ACTIVITY =>
In the data below, one line contains "microscopy captured an" and a later one contains "IHC micrograph of". Print both, with every line between them, exactly and alone.

MATERIAL SUPPLIED =>
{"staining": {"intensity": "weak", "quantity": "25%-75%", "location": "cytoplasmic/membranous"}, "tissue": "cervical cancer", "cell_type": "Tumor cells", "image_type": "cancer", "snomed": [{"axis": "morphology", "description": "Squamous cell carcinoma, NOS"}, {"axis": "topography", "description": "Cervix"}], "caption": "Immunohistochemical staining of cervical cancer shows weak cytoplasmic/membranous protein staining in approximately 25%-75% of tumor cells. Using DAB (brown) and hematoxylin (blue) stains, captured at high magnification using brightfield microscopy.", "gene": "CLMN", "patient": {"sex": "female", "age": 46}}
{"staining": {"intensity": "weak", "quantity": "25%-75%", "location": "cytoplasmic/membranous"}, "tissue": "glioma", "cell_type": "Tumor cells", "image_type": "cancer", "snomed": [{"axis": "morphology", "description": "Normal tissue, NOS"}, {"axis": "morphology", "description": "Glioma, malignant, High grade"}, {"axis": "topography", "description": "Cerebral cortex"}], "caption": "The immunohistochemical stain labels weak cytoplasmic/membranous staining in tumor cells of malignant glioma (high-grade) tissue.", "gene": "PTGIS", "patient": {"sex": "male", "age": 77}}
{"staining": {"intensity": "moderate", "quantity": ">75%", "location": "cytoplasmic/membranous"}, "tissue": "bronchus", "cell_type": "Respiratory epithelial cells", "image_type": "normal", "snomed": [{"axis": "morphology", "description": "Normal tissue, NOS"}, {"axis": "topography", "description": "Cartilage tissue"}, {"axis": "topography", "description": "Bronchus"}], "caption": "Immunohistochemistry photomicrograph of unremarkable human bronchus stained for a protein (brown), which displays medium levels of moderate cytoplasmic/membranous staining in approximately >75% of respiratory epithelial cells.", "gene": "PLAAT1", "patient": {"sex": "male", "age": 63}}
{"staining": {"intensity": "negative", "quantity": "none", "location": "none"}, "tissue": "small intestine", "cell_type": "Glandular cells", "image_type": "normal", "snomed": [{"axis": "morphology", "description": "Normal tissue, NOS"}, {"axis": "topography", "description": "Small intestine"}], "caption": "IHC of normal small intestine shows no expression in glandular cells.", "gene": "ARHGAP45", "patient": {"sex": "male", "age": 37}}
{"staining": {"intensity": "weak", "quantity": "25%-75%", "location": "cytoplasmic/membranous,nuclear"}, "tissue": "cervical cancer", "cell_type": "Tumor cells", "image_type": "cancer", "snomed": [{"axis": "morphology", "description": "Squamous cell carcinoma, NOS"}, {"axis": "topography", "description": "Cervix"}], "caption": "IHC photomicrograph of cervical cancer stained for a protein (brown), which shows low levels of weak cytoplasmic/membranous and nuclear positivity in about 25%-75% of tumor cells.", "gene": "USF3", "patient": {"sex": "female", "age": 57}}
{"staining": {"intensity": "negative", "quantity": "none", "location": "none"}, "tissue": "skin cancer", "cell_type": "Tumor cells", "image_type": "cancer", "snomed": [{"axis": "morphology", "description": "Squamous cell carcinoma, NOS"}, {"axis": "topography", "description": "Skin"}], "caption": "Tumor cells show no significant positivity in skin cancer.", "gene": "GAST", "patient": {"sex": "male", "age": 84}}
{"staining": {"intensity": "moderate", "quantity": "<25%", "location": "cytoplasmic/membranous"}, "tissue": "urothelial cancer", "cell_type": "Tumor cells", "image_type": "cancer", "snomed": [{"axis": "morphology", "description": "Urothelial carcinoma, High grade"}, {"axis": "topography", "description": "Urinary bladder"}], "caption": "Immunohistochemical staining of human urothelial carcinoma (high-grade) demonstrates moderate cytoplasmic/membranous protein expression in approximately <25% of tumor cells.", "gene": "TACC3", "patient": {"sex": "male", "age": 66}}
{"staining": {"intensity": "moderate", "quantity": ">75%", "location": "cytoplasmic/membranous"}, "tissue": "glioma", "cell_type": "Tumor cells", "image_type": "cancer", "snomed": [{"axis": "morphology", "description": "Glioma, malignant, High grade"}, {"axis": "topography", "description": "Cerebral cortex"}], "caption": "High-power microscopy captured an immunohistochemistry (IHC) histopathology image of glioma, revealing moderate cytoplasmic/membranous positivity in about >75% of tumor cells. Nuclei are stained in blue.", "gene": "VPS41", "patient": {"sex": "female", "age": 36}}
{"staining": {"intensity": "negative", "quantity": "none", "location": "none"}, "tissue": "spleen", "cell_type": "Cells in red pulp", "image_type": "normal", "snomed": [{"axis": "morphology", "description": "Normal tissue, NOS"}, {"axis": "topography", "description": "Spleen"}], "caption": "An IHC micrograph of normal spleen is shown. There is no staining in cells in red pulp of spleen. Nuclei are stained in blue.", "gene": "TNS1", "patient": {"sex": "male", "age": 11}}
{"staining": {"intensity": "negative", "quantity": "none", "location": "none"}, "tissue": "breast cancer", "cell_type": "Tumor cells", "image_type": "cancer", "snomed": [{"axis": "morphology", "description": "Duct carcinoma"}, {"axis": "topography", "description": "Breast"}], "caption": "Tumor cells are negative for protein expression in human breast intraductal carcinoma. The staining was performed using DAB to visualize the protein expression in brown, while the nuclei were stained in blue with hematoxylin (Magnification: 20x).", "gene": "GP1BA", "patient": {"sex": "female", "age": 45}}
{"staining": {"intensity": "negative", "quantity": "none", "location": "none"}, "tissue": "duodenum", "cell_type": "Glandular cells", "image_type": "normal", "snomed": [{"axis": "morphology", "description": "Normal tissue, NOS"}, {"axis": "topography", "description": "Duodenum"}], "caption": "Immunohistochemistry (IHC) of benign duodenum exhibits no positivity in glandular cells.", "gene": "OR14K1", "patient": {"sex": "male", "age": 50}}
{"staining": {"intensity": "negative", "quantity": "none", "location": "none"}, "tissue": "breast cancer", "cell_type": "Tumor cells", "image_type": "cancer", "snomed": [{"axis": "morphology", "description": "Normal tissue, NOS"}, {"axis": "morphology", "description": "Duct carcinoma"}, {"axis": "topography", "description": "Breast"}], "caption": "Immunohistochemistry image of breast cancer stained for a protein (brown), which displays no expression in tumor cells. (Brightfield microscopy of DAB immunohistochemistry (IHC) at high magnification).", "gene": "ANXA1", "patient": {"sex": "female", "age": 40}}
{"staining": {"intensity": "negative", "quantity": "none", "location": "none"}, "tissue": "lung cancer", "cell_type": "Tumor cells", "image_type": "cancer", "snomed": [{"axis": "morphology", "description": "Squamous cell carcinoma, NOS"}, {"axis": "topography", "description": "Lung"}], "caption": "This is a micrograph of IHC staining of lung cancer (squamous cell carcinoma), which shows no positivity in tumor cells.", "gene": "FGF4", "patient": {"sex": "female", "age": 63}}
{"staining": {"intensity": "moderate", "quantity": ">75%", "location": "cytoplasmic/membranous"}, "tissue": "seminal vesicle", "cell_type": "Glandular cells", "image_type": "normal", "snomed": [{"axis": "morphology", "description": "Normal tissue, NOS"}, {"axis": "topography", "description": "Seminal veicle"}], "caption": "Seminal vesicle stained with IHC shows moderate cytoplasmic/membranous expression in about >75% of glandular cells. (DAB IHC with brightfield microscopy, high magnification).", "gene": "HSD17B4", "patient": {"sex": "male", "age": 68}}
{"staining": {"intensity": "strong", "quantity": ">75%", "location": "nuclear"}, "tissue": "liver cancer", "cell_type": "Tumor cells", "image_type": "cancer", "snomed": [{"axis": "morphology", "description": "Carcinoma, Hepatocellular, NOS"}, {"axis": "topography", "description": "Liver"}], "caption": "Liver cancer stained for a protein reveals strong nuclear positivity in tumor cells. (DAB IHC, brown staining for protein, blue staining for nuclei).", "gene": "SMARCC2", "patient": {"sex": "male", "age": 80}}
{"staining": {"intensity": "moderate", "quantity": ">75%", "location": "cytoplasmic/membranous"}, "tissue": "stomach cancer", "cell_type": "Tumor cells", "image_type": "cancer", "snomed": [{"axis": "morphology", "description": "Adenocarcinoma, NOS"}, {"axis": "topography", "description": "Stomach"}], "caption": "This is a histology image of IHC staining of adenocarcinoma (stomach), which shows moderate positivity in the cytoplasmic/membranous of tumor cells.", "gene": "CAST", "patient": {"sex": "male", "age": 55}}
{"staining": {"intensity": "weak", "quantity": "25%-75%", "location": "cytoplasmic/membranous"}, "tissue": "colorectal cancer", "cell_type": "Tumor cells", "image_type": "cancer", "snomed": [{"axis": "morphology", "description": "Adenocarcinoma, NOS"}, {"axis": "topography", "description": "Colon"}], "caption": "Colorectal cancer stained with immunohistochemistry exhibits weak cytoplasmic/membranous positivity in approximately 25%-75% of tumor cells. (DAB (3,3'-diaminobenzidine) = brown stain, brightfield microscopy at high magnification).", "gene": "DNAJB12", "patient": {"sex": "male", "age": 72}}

OUTPUT OF THE EXERCISE =>
{"staining": {"intensity": "moderate", "quantity": ">75%", "location": "cytoplasmic/membranous"}, "tissue": "glioma", "cell_type": "Tumor cells", "image_type": "cancer", "snomed": [{"axis": "morphology", "description": "Glioma, malignant, High grade"}, {"axis": "topography", "description": "Cerebral cortex"}], "caption": "High-power microscopy captured an immunohistochemistry (IHC) histopathology image of glioma, revealing moderate cytoplasmic/membranous positivity in about >75% of tumor cells. Nuclei are stained in blue.", "gene": "VPS41", "patient": {"sex": "female", "age": 36}}
{"staining": {"intensity": "negative", "quantity": "none", "location": "none"}, "tissue": "spleen", "cell_type": "Cells in red pulp", "image_type": "normal", "snomed": [{"axis": "morphology", "description": "Normal tissue, NOS"}, {"axis": "topography", "description": "Spleen"}], "caption": "An IHC micrograph of normal spleen is shown. There is no staining in cells in red pulp of spleen. Nuclei are stained in blue.", "gene": "TNS1", "patient": {"sex": "male", "age": 11}}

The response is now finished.